» Texto extraído
Quizá enervando a los puristas (no digamos ya a la censura), y, desde luego, con una conciencia reivindicativa que va más allá de la simple ficción terrorífica, Las noches lúgubres quiso —mensaje vigente hoy día— espolear la imaginación de los escritores realistas de su tiempo (imaginación entendida como «sentido de libertad»), precisamente como válvula de escape frente a una coyuntura social y política que aliena, que empobrece, que cercena todo atisbo imaginario. En suma, una forma de protesta jocosa, lúcida y brillante.

            Sin embargo, Sastre no se detuvo ahí. Ya desde su edición inaugural en los sesenta, el autor anunció a los lectores (que los tuvo) su intención de escribir una segunda parte del libro; secuela que se fue demorando en el tiempo y que obligó al escritor a disculparse, mediante notas, en las sucesivas ediciones que iban apareciendo, pues no lograba cristalizar las prometidas «Nuevas Noches Lúgubres».

Hubo que esperar al año 1982 para que los seguidores de Sastre y su rompedora creación fantástica pudieran hacerse con un ejemplar de El lugar del crimen (Argos Vergara), titulo elegido para la segunda entrega.

» Tareas requeridas
1 > Traduce al inglés esta oración del texto sobre Las noches lúgubres: «Hubo que esperar al año 1982 para que los seguidores de Sastre y su rompedora creación fantástica pudieran hacerse con un ejemplar de El lugar del crimen (Argos Vergara), titulo elegido para la segunda entrega.»
2 > Prosigue el texto sobre Las noches lúgubres a partir de su última oración.

» Material proporcionado
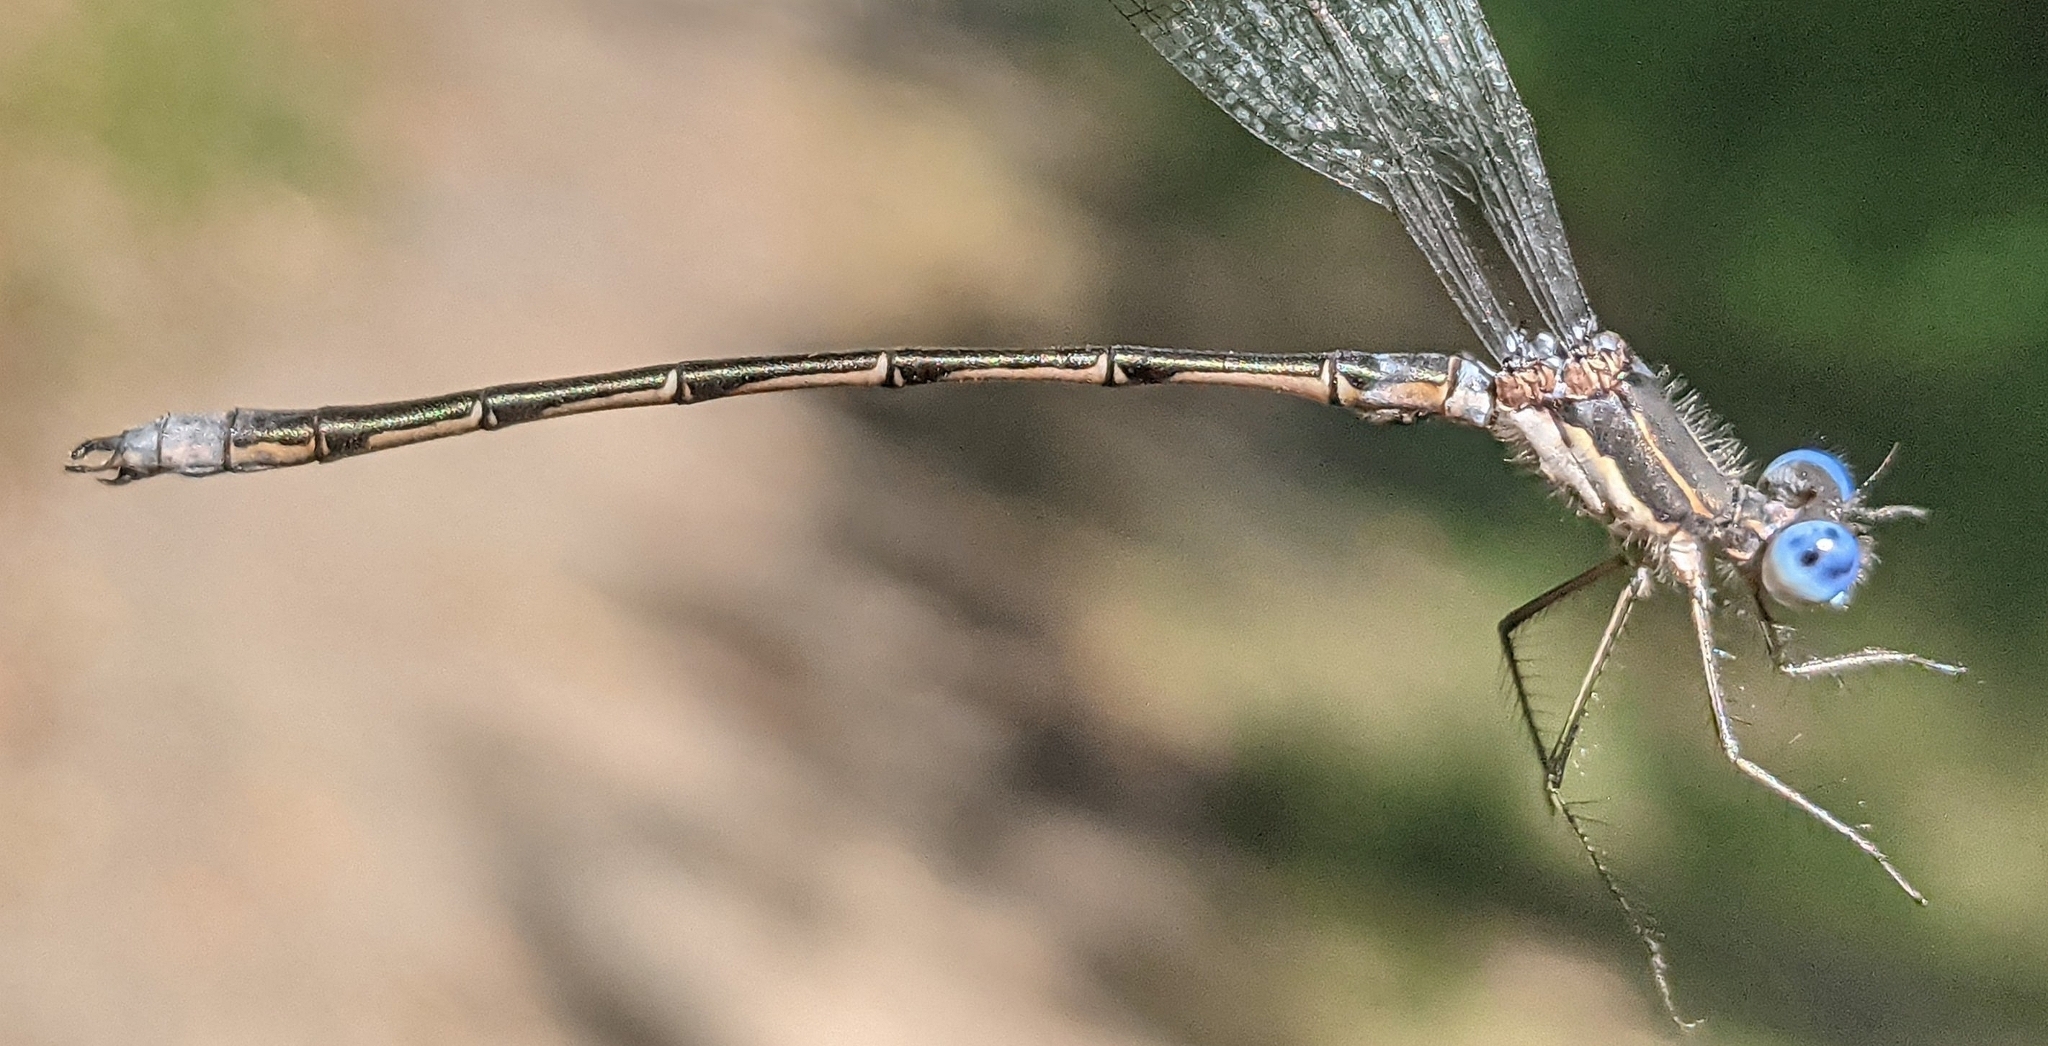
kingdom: Animalia
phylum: Arthropoda
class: Insecta
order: Odonata
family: Lestidae
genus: Lestes
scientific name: Lestes congener
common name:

» Resultados en orden
1 > It was not until 1982 that followers of Sastre and his groundbreaking work of fantasy were able to get hold of a copy of El lugar del crimen (Argos Vergara), the title chosen for the second installment.

2 >
Tres son, también, las noches que componen esta nueva novela. Tres escenarios diferentes (California, Madrid-Barcelona y el País Vasco) y el mismo denominador común, imbuidos todos ellos de un cariz especialmente siniestro; no en vano, Sastre subtitula esta segunda parte con el término «Unheimlich» (siniestro). Pese a no alcanzar, en mi opinión, el nivel de la primera, El lugar del crimen tiene pasajes absolutamente memorables, en los cuales el autor hace gala de un portentoso manejo de lo horripilante, desbordando fabulación terrorífica por los cuatro costados.

A medida que avanza la lectura, la novela se hace más y más enrevesada, disparatada y surrealista. El lector se ve a merced de un caótico alud de colosal barroquismo narrativo que, sobre todo en su último acto, alcanza un clímax de alucinación apabullante. Como el propio Sastre apunta en su epílogo, «esta historia de horror ha de resultar a los ojos de un lector mesurado un espectáculo barroco de difícil lectura».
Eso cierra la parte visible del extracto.